• WORK INSTRUCTION: Below are records; reproduce exactly the lines from the one containing "Cisco.com is" through the end, both included, and only those.
(DATA TO EXAMINE)
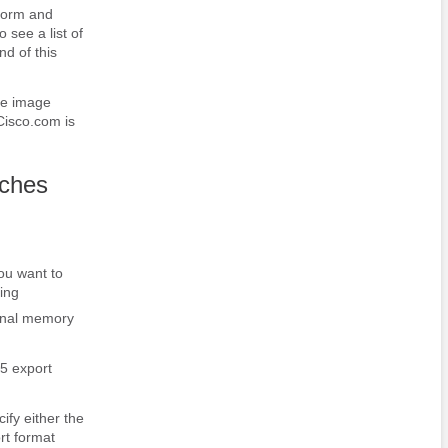
tform and
 see a list of
nd of this
re image
Cisco.com is
aches
you want to
ing
onal memory
 5 export
fy either the
rt format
(End DATA TO EXAMINE)
• WORKED SOLUTION:
Cisco.com is
aches
you want to
ing
onal memory
 5 export
fy either the
rt format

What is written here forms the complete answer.